Community replies also converged on the same tradeoff from different angles. kimmonismus's reply said the cost advantage only exists when the panel leans on cheaper specialists, while mbusigin's critique argued the critic model has to be very strong, which pushes cost back up.
Control knobs
The docs expose more tunability than the launch thread made obvious.
analysis_models: choose 1 to 8 participant models.model: set the judge separately from the panel.max_tool_calls: cap each panel model and the judge between 1 and 16 tool steps.max_completion_tokens,reasoning,temperature: forward inner-call settings to panel and judge runs.tool_choice: "required": force Fusion on every request instead of letting the outer model decide.
Two implementation details stand out in the server-tool docs. Fusion blocks recursive self-invocation with an x-openrouter-fusion-depth header, and partial failures are first-class: some panel models can error while the tool still returns status: "ok" plus surviving responses.
That makes Fusion look less like a novelty router and more like a reusable orchestration primitive. The same docs explicitly position it for research, compare-and-contrast prompts, and expensive-to-be-wrong questions, not for every call.
Mixture of agents
The broader idea was already circulating under other names. Teknium, the creator behind Hermes Agent, said Hermes had previously tried Mixture of Agents as a tool and that models were bad at choosing when to use it, then linked an active Hermes /moa pull request that brings it back as a slash-command preset.
That PR shows a parallel design instinct. According to the GitHub pull request, /moa runs reference models and an aggregator before each main-model iteration, injects private guidance into the normal loop, and works across CLI, dashboard, desktop, and /goal flows.
Jerry Liu, founder of LlamaIndex, gave the sharper market read in Jerry Liu's post: the interesting claim is not just that ensembles can beat one model, but that third parties may be able to build better cost-accuracy curves from mixtures that frontier labs do not directly sell as a single product.
Launch FAQ
The 6/14 FAQ update added three concrete details that were mostly absent from early reaction posts.
- Fusion is often 2 to 3 times slower when it is actually invoked, because it waits on multiple model runs and then processes the synthesis step.

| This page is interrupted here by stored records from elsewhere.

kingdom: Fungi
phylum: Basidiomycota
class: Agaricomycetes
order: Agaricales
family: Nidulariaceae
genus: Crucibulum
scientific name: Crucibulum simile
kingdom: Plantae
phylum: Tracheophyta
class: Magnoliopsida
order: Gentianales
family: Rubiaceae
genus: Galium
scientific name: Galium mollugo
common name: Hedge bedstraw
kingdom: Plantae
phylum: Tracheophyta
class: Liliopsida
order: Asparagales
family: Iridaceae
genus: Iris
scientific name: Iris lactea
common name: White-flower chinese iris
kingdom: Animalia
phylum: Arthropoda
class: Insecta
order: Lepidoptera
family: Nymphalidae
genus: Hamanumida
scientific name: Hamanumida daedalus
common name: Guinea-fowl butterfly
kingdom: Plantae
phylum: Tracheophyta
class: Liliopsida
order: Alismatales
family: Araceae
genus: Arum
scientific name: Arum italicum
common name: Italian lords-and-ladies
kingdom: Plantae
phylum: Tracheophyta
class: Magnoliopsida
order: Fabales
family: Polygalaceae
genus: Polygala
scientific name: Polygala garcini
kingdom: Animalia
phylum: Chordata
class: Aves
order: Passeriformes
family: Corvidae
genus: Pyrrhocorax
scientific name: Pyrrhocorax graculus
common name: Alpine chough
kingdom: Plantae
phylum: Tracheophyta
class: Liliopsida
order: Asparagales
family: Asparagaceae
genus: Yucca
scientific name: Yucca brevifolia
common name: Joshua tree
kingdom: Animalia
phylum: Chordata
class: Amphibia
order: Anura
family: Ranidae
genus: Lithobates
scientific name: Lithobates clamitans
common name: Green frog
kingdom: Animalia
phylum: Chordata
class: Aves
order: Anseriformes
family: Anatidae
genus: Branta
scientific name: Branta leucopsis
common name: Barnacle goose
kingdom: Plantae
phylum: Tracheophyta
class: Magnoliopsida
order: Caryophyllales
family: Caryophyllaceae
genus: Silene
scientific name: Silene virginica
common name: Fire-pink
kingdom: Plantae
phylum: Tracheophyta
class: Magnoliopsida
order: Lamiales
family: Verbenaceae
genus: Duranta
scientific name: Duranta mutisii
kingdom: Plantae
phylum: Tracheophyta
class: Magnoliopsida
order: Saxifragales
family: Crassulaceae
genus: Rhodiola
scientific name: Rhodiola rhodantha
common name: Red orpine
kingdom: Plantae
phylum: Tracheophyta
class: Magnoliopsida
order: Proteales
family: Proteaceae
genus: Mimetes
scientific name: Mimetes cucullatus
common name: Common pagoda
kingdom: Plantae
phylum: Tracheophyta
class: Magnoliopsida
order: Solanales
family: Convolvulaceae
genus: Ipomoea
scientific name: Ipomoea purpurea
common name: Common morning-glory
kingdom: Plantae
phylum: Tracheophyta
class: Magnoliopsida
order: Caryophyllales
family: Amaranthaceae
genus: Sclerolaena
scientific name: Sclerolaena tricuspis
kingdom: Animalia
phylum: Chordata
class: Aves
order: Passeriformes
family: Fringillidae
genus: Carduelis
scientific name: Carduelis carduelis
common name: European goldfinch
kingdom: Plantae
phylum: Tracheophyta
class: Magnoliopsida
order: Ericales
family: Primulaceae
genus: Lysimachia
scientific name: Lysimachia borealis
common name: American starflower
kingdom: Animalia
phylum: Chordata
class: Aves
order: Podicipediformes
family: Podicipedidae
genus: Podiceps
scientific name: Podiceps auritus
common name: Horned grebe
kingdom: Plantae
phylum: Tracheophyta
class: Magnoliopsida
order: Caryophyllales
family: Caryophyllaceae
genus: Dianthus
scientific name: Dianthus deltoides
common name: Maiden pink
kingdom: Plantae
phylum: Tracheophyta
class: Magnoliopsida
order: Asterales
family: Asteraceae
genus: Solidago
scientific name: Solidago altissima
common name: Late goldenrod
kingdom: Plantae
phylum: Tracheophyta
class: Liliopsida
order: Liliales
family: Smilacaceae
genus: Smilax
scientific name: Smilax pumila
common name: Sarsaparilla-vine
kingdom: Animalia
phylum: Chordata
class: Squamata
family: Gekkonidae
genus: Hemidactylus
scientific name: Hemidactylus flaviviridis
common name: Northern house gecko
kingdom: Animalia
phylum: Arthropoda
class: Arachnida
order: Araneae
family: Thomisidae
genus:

- OpenRouter says Fusion is not a drop-in coding replacement. Its suggested use is to let a coding model call Fusion selectively for architecture or best-practice research questions.
- The benchmark kept tools constant across solo and panel runs:
openrouter:web_search,openrouter:web_fetch, andopenrouter:bashwere available everywhere.
Those details make the launch easier to read. Fusion is a higher-cost, higher-latency orchestration layer with stronger knobs than the teaser posts suggested, and the company is still sorting out what that means across chat, API, and agent-tool surfaces.